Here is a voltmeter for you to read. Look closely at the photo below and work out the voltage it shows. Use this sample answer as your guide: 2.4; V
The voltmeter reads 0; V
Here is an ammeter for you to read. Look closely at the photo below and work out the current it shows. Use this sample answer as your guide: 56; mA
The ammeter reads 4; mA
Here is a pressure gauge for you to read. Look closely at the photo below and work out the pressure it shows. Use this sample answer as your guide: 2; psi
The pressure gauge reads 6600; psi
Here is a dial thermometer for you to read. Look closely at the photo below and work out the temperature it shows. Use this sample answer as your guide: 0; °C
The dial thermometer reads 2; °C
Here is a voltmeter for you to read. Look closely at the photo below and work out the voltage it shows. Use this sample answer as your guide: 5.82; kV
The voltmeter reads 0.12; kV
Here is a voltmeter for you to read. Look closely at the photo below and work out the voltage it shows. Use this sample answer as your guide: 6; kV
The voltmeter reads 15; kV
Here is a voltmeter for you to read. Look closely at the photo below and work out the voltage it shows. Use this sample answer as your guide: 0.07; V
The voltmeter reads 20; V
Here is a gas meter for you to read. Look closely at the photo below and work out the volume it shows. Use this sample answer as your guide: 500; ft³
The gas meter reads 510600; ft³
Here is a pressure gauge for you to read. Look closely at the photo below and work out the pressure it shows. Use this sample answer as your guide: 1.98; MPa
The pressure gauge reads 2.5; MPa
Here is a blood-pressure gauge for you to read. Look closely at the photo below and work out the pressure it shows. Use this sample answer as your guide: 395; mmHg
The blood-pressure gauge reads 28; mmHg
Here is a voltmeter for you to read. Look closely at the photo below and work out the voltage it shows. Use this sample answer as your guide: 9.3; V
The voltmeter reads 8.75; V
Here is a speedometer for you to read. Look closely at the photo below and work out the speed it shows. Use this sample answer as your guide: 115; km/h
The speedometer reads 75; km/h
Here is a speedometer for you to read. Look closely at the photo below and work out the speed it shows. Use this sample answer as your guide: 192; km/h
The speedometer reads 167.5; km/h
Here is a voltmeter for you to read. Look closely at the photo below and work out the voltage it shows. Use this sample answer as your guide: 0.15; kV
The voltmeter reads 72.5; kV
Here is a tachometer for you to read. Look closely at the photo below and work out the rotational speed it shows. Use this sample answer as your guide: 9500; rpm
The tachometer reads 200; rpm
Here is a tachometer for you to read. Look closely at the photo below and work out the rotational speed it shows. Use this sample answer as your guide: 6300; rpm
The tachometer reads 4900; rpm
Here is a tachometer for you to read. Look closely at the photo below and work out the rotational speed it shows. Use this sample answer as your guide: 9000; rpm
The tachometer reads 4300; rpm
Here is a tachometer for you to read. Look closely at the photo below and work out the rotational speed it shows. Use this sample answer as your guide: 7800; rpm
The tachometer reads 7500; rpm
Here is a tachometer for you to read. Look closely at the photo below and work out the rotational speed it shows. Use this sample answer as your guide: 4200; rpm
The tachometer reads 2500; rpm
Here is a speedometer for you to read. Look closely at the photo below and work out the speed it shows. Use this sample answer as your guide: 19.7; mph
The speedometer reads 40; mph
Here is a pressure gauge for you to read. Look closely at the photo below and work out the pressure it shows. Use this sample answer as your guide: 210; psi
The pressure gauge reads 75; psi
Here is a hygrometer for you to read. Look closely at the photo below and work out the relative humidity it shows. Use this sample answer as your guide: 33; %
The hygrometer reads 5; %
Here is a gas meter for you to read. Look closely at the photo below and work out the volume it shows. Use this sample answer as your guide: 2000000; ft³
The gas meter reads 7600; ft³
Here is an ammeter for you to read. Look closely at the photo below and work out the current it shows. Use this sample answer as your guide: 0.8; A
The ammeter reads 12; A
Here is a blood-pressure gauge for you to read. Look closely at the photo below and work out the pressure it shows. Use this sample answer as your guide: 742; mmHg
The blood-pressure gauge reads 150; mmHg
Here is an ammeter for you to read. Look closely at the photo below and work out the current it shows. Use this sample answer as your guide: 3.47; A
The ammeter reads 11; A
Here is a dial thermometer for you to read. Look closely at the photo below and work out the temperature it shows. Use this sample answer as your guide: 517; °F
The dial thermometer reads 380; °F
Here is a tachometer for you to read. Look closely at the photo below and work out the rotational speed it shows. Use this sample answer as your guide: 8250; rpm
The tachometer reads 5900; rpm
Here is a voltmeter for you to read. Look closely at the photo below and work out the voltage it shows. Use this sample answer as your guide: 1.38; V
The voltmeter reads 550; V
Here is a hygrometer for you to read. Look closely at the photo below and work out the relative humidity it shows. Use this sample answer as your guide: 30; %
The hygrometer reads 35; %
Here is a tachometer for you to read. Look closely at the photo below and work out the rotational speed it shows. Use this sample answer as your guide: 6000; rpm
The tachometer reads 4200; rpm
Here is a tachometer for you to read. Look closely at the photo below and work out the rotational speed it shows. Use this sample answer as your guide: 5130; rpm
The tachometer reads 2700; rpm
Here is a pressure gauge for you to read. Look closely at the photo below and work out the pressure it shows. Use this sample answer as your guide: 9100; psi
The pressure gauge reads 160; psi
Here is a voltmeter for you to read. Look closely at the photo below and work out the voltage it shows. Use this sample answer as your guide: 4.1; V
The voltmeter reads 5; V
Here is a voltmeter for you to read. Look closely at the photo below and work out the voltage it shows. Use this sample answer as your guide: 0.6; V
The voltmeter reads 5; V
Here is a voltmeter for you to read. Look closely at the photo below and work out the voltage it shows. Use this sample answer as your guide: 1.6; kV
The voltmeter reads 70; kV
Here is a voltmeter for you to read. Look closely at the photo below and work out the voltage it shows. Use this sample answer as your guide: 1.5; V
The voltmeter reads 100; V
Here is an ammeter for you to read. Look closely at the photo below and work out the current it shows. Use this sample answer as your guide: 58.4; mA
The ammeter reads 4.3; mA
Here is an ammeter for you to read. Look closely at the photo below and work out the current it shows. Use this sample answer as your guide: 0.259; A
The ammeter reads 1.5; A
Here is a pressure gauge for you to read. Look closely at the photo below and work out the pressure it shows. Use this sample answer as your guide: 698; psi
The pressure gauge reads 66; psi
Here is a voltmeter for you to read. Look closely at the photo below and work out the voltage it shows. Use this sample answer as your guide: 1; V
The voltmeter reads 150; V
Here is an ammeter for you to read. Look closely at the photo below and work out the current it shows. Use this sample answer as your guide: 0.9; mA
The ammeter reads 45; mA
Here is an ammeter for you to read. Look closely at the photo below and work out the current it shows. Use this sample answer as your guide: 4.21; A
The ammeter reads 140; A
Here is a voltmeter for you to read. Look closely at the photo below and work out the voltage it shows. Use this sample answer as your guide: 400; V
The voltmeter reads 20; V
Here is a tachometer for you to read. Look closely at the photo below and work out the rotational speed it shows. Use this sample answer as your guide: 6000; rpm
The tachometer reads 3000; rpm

§ §

Goal of the exercise — Please filter the entries above, copying every line that contains the word "dial". Case counts.

Solution below —
Here is a dial thermometer for you to read. Look closely at the photo below and work out the temperature it shows. Use this sample answer as your guide: 0; °C
The dial thermometer reads 2; °C
Here is a dial thermometer for you to read. Look closely at the photo below and work out the temperature it shows. Use this sample answer as your guide: 517; °F
The dial thermometer reads 380; °F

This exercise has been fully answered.